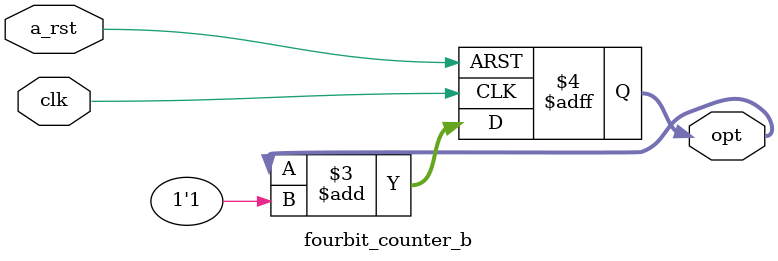
<source format=v>
`timescale 1ns / 1ps
module fourbit_counter_b(
	input clk, input a_rst, output reg[3:0] opt);

	always @(posedge clk or posedge a_rst)
		begin
			if(a_rst == 1'b1) begin
				opt = 1'b0;
			end
			else begin
				opt = opt + 1'b1;
			end
		end
endmodule

</source>
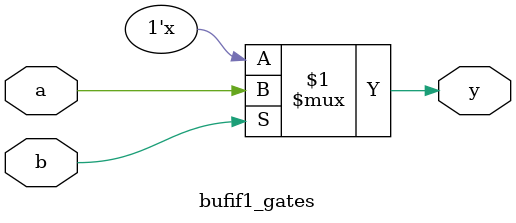
<source format=v>
module bufif1_gates(a,b,y);

input a;
input b;
output y;


bufif1 f7(y,a,b);





endmodule
</source>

--------------------

Take the word "input" and find each line of the material that contains it. Copy those lines.

	input clk, input a_rst, output reg[3:0] opt);
input a;
input b;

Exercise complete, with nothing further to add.